--- Provided text ---

The teaching of criminology is not ‘determined by professional bodies or accreditation boards’ (Hamilton, 2013: 22). In the UK, the Quality Assurance Agency for Higher Education (2019) publishes a Subject Benchmark Statement for criminology; but, by their own admission, it is a resource intended to help universities develop, rather than regulate, course content. One advantage of this lack of regulation is that it gives lecturers considerable latitude in terms of the content. For Hamilton (2013), criminologists should better enable dialogue between course providers by making public resources such as reading lists, seminar activities, and teaching practises to facilitate peer review. Such transparency, she adds, should extend to explicating the values that guide criminologists’ actions. While there is a risk that approaching crime and criminality from certain standpoints ‘may unintentionally alienate students with differing views’ (Hamilton, 2013: 23), value-neutrality in the teaching of criminology is neither possible nor desirable given the subject matter (Braithwaite, 2011). Canton (2019: 4) makes a similar argument on values in his analysis of the European Probation Rules (EPR). If articulating a value set grounded in human rights and the minimisation of harms is crucial to helping the service realise its moral legitimacy (Canton, 2019), then this ideology of service should be made explicit when communicating with wider ‘publics’.
Rule 17 of the EPR states that ‘probation agencies shall inform the media and the general public about the[ir] work… in order to encourage a better understanding of their role and value in society’ (c.f. Canton, 2019: 7). However, given the abovementioned problems of representation, developing such awareness is challenging. Here, narrative criminology - ‘the study of the role the telling and sharing of stories play in committing, upholding and effecting desistance from crime’ (Sandberg and Ugelvik, 2016: 129) - can provide relatable insight into experiences of CSM. Presser (2009) notes that ‘offenders must explain themselves, often by contrasting a previous (criminal) self with a present (reformed) self. The authenticity of such accounts, particularly in popular discourses on crime, is often challenged; however, narrative criminologists have countered this claim by asserting that the value of stories lies not in their truth, per se, but in analysing where the storyteller chooses to attribute meaning (Presser, 2009). Narratives are typically generated through (auto)ethnography, texts and interview data, images, and artefacts (Fleetwood et al., 2019). That such stories arouse emotion and provoke questions of morality means they can move seamlessly between ‘mainstream media, popular culture and social media, to individuals, groups and communities’ (Fleetwood et al., 2019: 11).

A sequence of records:
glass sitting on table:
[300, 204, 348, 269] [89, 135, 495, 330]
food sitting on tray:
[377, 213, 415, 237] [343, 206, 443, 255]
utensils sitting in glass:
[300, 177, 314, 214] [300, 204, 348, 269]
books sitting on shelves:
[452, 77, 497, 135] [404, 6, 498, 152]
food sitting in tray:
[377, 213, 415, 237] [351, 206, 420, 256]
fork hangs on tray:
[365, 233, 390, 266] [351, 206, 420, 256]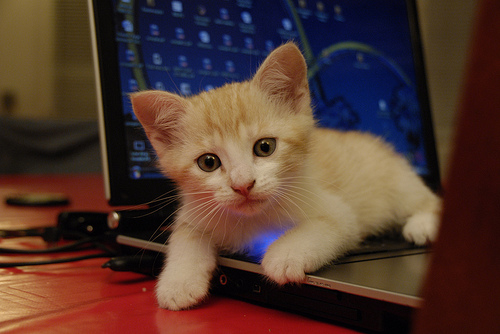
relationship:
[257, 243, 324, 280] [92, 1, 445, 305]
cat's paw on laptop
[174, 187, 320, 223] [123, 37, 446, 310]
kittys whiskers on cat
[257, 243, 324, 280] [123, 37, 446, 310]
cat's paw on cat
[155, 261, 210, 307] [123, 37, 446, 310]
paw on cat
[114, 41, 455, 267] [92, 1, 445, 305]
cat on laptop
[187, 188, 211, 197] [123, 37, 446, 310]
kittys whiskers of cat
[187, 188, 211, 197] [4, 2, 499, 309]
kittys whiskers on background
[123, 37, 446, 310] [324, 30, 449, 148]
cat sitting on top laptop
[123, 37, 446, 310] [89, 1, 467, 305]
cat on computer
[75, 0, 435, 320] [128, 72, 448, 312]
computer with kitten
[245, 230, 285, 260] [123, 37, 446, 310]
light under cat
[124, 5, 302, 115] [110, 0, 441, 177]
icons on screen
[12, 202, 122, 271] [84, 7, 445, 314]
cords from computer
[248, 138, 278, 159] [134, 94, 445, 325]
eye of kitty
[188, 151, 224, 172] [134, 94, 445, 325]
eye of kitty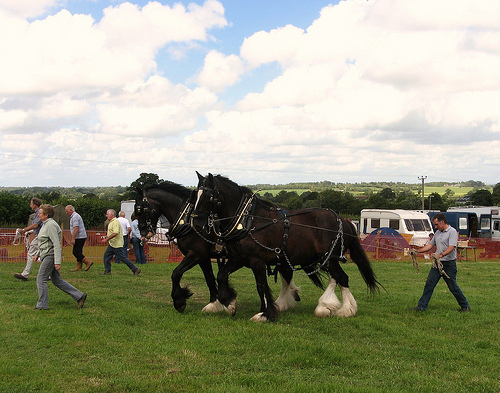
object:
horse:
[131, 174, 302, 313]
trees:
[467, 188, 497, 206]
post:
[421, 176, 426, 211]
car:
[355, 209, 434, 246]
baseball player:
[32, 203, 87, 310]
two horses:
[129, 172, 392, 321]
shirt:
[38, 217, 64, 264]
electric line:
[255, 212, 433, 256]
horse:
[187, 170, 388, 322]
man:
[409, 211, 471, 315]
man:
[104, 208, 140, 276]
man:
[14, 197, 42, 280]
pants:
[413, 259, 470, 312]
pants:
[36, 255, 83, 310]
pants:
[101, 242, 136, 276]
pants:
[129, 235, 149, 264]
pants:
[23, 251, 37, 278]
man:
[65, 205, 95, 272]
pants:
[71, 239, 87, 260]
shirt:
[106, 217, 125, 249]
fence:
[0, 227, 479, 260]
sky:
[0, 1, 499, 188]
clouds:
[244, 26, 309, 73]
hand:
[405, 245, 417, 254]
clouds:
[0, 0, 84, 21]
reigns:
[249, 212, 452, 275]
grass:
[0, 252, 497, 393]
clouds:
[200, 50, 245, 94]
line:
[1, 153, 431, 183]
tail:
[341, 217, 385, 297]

--

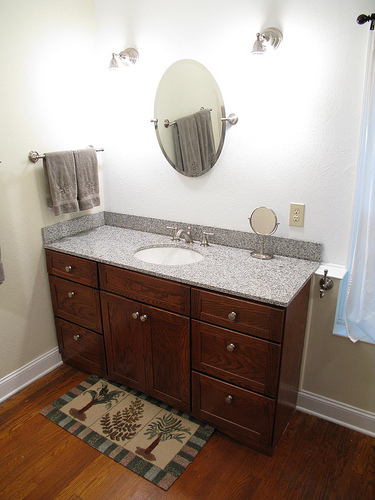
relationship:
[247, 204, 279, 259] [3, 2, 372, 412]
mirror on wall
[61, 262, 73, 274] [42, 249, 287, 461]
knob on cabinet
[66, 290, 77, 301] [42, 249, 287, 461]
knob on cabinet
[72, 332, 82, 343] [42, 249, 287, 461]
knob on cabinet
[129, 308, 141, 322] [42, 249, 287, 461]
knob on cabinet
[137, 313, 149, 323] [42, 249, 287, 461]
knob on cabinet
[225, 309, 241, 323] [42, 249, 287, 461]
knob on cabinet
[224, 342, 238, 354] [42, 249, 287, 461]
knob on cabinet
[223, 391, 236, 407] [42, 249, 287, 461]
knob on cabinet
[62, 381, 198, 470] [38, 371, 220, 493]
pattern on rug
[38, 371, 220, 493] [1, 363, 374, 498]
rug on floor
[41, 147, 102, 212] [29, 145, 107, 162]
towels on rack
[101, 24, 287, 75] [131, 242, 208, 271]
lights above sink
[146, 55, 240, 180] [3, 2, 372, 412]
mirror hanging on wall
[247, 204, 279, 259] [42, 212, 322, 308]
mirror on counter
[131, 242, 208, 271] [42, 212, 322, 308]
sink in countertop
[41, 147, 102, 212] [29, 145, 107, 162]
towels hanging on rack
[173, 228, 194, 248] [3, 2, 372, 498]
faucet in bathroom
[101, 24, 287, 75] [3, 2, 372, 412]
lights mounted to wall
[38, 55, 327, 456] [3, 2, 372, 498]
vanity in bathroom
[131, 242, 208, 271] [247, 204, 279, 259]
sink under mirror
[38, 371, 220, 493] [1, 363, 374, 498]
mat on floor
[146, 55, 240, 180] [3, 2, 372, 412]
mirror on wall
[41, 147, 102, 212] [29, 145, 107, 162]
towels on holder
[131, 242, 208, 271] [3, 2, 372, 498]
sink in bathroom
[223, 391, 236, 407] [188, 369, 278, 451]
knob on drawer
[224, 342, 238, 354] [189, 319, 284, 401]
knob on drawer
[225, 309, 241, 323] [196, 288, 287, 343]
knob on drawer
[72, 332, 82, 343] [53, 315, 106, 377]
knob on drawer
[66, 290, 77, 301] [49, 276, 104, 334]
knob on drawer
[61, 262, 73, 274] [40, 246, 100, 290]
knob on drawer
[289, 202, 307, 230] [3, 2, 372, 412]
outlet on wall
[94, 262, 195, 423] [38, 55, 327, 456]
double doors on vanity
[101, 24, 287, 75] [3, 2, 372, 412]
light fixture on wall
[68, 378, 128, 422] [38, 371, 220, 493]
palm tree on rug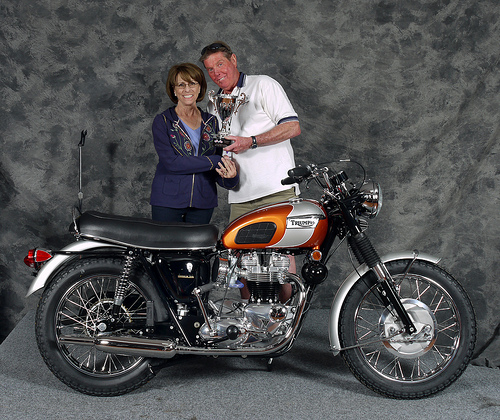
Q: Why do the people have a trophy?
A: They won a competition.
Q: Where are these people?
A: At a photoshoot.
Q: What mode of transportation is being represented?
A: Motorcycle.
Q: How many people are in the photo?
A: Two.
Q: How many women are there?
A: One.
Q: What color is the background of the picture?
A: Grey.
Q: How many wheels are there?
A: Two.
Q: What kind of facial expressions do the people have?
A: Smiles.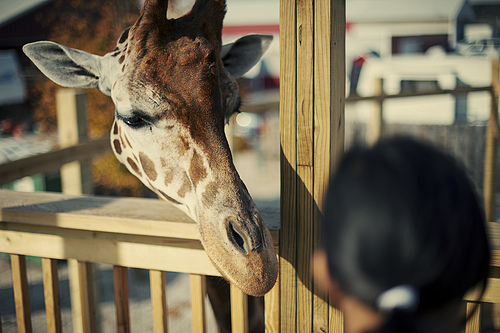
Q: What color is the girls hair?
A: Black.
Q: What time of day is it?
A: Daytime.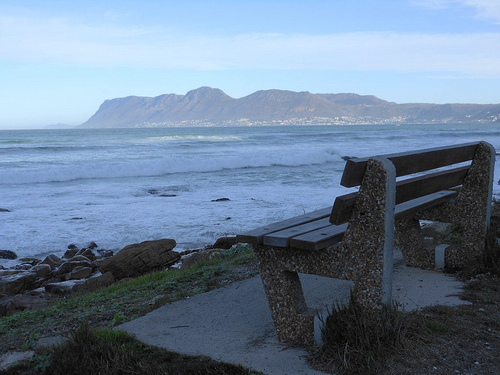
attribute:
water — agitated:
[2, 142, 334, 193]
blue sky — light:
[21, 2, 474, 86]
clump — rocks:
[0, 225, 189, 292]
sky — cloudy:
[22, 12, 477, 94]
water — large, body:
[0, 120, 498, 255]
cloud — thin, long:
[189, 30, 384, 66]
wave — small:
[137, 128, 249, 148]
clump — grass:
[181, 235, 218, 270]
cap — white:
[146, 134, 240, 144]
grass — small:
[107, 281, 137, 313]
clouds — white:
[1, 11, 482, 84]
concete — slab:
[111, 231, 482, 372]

--- Written problem ---
Extend the passage on criminology teaching and probation narratives, beginning immediately after its final sentence.

--- Reply to the exercise ---
The prison has proved a fruitful pedagogic environment in which narratives can be shared, not least through initiatives like Learning Together (Armstrong and Ludlow, 2016). Here, a dialogic approach that brings together students and prisoners acts as a bridge between the academic knowledge of students and those with lived experience of the criminal justice system (Baumgartner, 2020). Dearey et al. (2011: 87) demonstrate how narratives can be incorporated into teaching and learning practises through prison(er) life-writing, for they ‘challenge… extant academic culture and pedagogical/research praxes of criminology that typically ignore… “ordinary” knowledge’. An example of a pedagogy created with, rather than for, the oppressed (Freire, 1970/2017), prison life-writing provided students in the second year of their degree with cheap, accessible ‘datasets’ that broadened understandings of criminal motivations and gave them an opportunity to reflect on what was learned in their first year. In this way, as a medium that is rich, descriptive, and evocative, they can be ‘a key pedagogical tool for enhancing teaching and learning’ (Dearey et al., 2011: 98). As Freire (1970/2017) observed, a more critical understanding of the oppressed is an important step in political transformation.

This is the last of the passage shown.